» **Source text**
######
Identifying those at high risk of death is important for subsequent treatment decisions. The Glasgow Coma Score (GCS) is widely accepted as a tool for identifying patients most at risk of a poor outcome and cerebral malaria in a non-endemic setting is usually defined for practical purposes as a GCS <11. Recently two scoring systems – Malaria Score in Adults (MSA) [12] and the Coma Acidosis Malaria (CAM) Score [13] have been suggested as additional systems to identify those patients at higher risk of death. However, neither of these has previously been validated among patients with imported malaria.

Earlier reports of severe imported malaria have shown that cerebral malaria, adult respiratory distress syndrome (ARDS) and acute kidney injury (AKI) are the most common complications of malaria requiring admission to ICU [511]. The inclusion criteria for these studies have varied; some included patients with non-severe malaria admitted to ICU while others included all patients with malaria who met at least one of the World Health Organisation’s (WHO) criteria for severe disease [14] regardless of whether or not they were admitted to ICU. Definitions of hyperparasitaemia also varied with 2%, 4% and 5% taken as cut-off values in different papers. Only two papers [5, 6] have included data on the rates of bacterial co-infection. None of these earlier studies have included patients treated with Artemisinin-based therapy and in only one study [11] were exchange transfusions used. Data on any long term sequelae following severe imported malaria are also scarce.
######
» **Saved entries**

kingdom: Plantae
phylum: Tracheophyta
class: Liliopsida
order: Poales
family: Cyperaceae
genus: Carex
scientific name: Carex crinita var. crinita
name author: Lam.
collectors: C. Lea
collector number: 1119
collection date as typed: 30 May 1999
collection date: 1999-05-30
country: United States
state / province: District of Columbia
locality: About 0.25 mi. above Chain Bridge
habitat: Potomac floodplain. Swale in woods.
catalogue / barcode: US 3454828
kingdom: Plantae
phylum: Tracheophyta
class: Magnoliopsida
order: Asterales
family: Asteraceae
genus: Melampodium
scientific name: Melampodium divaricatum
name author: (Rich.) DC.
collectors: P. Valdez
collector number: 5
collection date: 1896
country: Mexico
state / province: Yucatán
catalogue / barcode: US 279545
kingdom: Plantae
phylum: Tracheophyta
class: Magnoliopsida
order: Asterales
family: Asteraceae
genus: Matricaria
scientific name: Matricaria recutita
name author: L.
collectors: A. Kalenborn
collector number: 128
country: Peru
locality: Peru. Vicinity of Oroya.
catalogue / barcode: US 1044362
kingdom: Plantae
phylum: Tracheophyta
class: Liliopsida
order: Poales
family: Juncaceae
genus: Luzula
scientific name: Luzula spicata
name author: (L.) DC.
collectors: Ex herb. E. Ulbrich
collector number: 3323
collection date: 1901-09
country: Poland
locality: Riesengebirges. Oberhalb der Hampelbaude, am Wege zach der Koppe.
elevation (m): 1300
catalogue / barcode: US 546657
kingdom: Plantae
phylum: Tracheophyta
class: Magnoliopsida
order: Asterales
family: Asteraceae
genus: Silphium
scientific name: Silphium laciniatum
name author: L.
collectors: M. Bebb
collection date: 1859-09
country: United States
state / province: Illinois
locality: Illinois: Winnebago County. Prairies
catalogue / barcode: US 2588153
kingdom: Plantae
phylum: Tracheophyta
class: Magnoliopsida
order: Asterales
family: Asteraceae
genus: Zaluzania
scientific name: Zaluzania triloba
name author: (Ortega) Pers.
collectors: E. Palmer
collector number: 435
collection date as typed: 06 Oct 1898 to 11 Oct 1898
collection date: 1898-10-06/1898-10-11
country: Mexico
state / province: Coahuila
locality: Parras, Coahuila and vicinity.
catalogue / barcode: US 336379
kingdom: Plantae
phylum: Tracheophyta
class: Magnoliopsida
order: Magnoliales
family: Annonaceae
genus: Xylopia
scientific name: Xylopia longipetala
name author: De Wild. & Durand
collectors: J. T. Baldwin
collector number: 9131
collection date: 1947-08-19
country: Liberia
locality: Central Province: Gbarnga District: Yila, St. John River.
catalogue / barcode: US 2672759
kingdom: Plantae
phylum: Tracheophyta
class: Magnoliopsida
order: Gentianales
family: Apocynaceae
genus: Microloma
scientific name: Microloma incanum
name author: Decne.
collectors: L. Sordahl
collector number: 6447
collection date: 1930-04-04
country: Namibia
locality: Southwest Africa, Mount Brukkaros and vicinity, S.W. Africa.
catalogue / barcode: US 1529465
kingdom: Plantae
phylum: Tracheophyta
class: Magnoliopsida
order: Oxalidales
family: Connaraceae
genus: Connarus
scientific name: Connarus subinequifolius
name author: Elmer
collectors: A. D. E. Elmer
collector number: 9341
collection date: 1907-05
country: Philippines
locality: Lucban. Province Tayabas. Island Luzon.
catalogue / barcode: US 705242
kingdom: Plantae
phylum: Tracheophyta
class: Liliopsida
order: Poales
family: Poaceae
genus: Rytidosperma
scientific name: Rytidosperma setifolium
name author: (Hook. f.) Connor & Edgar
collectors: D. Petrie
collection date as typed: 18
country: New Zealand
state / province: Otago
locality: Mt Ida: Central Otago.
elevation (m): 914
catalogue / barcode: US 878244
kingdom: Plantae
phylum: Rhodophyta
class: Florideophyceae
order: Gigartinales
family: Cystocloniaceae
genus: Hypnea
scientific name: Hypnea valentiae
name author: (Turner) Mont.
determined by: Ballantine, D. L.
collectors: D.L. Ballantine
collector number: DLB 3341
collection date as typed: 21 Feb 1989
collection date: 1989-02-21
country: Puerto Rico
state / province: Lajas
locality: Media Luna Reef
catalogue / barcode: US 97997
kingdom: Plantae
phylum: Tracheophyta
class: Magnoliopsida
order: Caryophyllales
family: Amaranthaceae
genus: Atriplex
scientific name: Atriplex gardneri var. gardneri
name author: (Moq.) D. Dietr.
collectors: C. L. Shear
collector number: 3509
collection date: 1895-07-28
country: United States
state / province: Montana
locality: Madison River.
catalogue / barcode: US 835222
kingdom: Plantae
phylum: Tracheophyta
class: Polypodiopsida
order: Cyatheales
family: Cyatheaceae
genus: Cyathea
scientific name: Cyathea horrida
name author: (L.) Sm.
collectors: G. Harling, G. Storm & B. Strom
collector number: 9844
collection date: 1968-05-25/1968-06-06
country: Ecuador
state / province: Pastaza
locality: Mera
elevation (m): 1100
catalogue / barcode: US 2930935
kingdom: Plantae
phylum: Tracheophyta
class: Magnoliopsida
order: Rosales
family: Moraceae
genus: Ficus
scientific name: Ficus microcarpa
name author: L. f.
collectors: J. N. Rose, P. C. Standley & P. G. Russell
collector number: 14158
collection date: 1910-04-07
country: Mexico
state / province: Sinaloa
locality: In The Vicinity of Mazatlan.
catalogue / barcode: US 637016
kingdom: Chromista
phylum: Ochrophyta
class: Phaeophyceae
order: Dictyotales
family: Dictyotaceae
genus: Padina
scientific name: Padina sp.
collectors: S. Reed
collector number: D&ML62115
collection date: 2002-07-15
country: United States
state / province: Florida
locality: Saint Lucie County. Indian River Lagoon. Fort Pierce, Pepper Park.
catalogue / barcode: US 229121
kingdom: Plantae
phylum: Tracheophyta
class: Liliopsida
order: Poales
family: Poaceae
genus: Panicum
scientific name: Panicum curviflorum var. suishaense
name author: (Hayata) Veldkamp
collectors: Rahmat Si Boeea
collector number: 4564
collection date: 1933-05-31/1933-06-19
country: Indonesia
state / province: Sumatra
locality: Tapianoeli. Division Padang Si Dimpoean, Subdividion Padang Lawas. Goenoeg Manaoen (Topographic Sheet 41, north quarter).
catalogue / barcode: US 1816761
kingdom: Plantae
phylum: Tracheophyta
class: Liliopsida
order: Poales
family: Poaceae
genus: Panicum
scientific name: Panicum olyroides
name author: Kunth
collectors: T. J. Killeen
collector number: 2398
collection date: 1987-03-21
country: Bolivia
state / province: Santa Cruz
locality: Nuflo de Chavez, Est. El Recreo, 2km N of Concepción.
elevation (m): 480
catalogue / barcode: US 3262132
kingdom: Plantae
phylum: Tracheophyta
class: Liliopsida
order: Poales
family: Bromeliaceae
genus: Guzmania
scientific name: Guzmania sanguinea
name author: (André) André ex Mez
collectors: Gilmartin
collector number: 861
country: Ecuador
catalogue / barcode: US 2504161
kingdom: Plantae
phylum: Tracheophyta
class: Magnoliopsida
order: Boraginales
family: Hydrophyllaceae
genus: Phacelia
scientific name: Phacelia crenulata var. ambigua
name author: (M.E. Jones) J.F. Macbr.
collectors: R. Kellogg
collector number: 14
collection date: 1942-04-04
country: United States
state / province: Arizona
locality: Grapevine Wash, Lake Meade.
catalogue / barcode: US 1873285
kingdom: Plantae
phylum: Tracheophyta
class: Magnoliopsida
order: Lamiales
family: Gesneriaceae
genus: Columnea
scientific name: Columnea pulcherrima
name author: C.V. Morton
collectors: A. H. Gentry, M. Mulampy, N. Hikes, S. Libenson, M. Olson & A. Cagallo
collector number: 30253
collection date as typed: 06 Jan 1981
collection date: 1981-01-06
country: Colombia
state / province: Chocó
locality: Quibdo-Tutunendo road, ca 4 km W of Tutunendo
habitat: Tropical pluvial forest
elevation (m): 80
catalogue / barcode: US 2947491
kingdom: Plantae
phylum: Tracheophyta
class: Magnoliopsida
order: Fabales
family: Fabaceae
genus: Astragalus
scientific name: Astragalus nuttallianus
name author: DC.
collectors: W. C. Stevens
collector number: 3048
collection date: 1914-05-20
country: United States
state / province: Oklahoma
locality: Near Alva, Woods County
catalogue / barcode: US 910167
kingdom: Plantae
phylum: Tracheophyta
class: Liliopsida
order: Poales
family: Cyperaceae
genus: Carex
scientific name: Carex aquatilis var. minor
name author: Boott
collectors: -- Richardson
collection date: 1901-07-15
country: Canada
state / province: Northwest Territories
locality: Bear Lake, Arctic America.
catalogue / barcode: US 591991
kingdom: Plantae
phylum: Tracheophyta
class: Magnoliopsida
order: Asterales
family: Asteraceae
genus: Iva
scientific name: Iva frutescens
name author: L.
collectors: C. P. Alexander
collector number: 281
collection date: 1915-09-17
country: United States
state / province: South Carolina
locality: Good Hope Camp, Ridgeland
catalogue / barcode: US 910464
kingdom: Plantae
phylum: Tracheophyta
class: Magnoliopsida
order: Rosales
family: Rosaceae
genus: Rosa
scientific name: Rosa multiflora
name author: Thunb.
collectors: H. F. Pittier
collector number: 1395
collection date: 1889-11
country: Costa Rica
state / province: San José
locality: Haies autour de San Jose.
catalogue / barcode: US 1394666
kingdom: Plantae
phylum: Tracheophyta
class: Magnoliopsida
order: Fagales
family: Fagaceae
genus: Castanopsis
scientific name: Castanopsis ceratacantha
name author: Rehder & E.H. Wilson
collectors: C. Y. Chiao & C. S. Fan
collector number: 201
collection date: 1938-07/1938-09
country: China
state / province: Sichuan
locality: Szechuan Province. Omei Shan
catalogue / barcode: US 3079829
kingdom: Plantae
######
» **Task list**
1 – Which complications does the passage on imported malaria name as the most common ones requiring admission to ICU?
2 – Set down the passage on imported malaria word for word, from "Identifying those at" up to and including "with imported malaria.".
3 – In a non-endemic setting, what GCS value usually defines cerebral malaria for practical purposes, according to the passage on imported malaria?
Draw every answer from the passage on imported malaria alone.

» **Answers per task**
1 – Cerebral malaria, adult respiratory distress syndrome (ARDS), and acute kidney injury (AKI)

2 –
Identifying those at high risk of death is important for subsequent treatment decisions. The Glasgow Coma Score (GCS) is widely accepted as a tool for identifying patients most at risk of a poor outcome and cerebral malaria in a non-endemic setting is usually defined for practical purposes as a GCS <11. Recently two scoring systems – Malaria Score in Adults (MSA) [12] and the Coma Acidosis Malaria (CAM) Score [13] have been suggested as additional systems to identify those patients at higher risk of death. However, neither of these has previously been validated among patients with imported malaria.

3 – A GCS below 11.